La medida dispone que el inventario deberá ser completado en 30 días. (semisquare-x3)
La medida dispone que el inventario deberá ser completado en 30 días. (Ramón “Tonito” Zayas)

Ninguna agencia gubernamental sabe exactamente cuántas obras de arte albergan las sobre 1,000 escuelas públicas que hay en el país, a pesar de que varias de ellas están pasando a manos de entidades privadas que realizan remodelaciones que pueden afectarlas. 

El proyecto 311 de la Cámara de Representantes asigna al Departamento de Educación (DE) y el Instituto de Cultura Puertorriqueña (ICP) la responsabilidad de enumerar murales, pinturas, esculturas y otras piezas con el propósito de protegerlas. Así, se busca evitar que vuelvan a ocurrir incidentes como el reportado en la escuela Julia de Burgos en Carolina.

Tras el cierre de escuelas puesto en marcha por Educación en 2017, este plantel fue rentado por un dólar a la Iglesia Fuente de Agua Viva para establecer la Fountain Christian Bilingual School. Bajo esta administración se cubrió con pintura blanca un mural del artista puertorriqueño José Antonio Torres Martinó. La obra titulada “Río Grande de Loíza” data de 1966 y está considerada parte del patrimonio cultural de Puerto Rico. 

A raíz de este incidente, la sucesión del artista radicó una demanda en el Tribunal Federal para establecer los términos de la restauración de la obra. Mientras, mañana a las 10:00 a.m. la Comisión de Educación, Arte y Cultura llevará a cabo una vista ocular en la escuela para ver los avances en el proceso.
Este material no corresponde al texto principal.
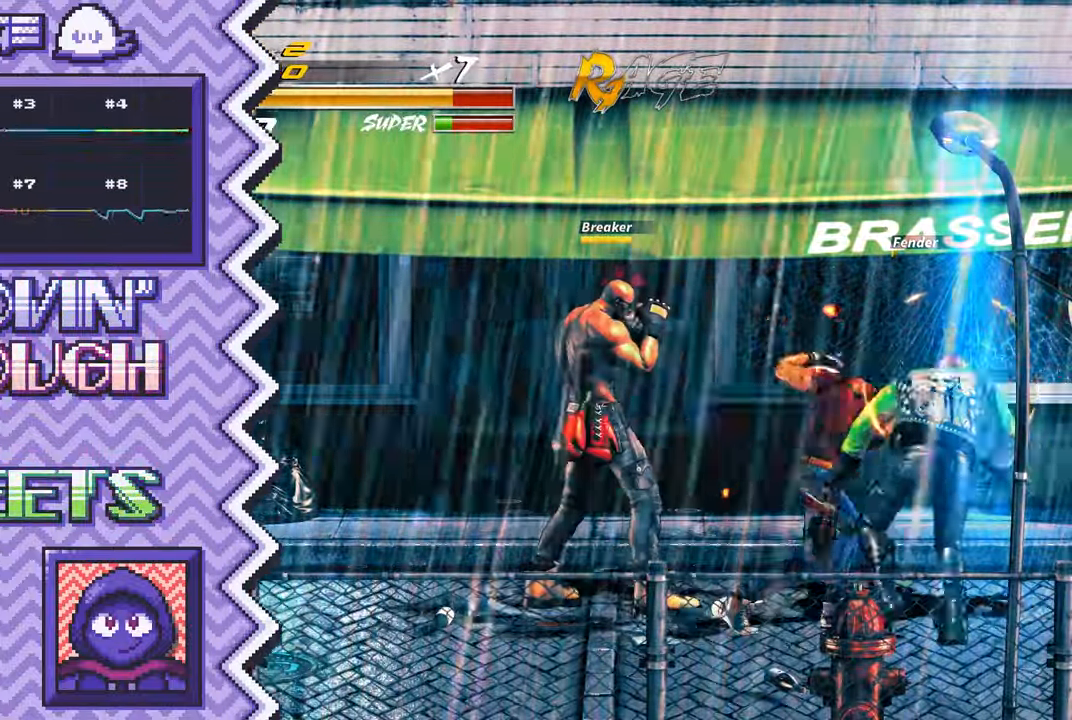
{"buttons": [], "events": [[116, "Y", "down"], [233, "Y", "up"], [367, "X", "down"], [483, "X", "up"]]}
El pasado 10 de abril dicho cuerpo había intentado realizar una visita al plantel pero se le negó el acceso.

A la vista pública celebrada ayer por la comisión no acudió el ICP sino que envió un listado con las obras de arte que están en las escuelas públicas de acuerdo al trabajo de tesis doctoral de  Amir Señeriz Longo que data de 2007.  La agencia  informó al presidente de la comisión, Guillermo Miranda Rivera, que  está en proceso de actualizar dicho documento. 

“El ICP me notificó que está en proceso de actualizar”, indicó el representante.
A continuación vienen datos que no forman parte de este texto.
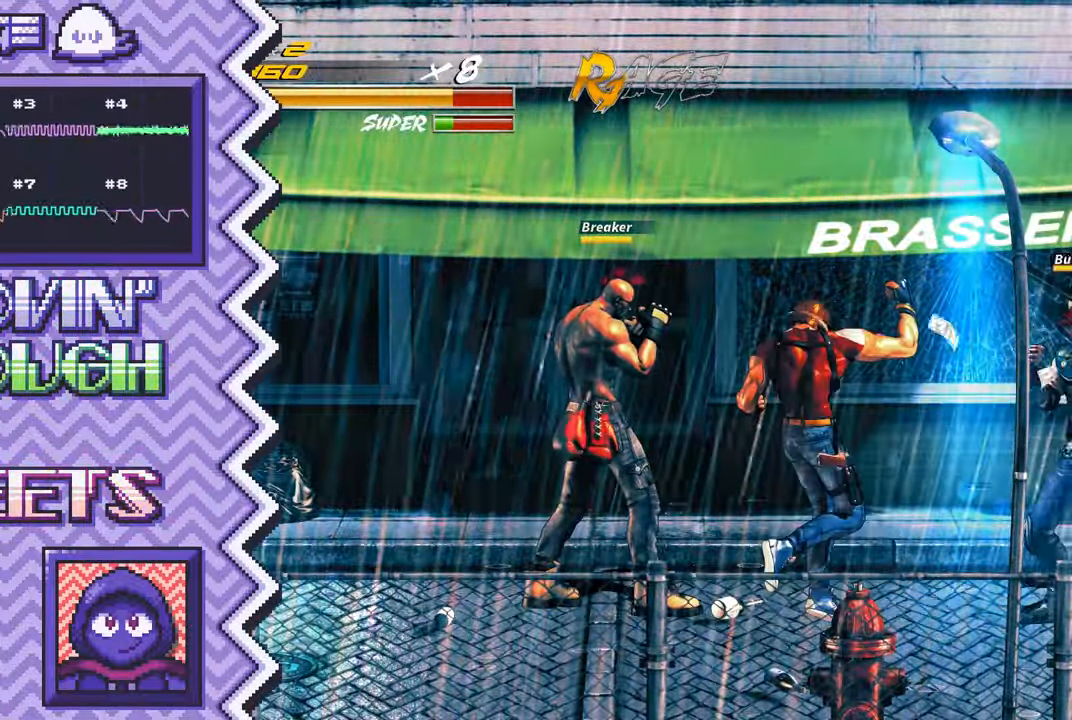
{"buttons": [], "events": [[100, "A", "down"], [217, "A", "up"], [334, "B", "down"], [467, "B", "up"]]}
La medida, presentada el representante independentista Denis Márquez Lebrón, también busca que en las cláusulas de los contratos de alquiler para las estructuras que son propiedad del gobierno se incluya una que específicamente haga responsables a los inquilinos del mantenimiento y protección de cualquier obra de arte que allí se encuentre. En caso de que la misma pueda removerse, el ICP y Educación (DE) deben acordar custodiarlas y conservarlas.  

Educación estuvo de acuerdo con colaborar con el ICP en la elaboración del inventario en los planteles. Mientras, el Departamento de Transportación y Obras Públicas, agencia a cargo de tramitar los contratos de edificios en desuso (incluyendo las escuelas) propuso que se les envíe copia del inventario y también al Comité de Evaluación y Disposición de Bienes Inmuebles y el Subcomité Evaluador de Traspaso de Planteles Escolares en Desuso. Estas dependencias pasan juicio sobre las solicitudes para ocupar  las escuelas cerradas por Educación.

Molesta la inacción

Tanto Miranda como Márquez se expresaron inconformes con la respuesta de las agencias a la preocupación sobre el patrimonio cultural. 

“Que nadie haya hecho nada para ir a una escuela y levantar un inventario  para cotejarlas es alarmante, indignante y cuestionable", dijo Márquez, quien había alertado acerca de la situación del mural de Torres Martinó. 

De acuerdo al listado prelimimar de obras en poder del representante hay sobre 60 escuelas con murales realizados por artistas puertorriqueños, de los cuales algunos han desaparecido y otros están deteriorados.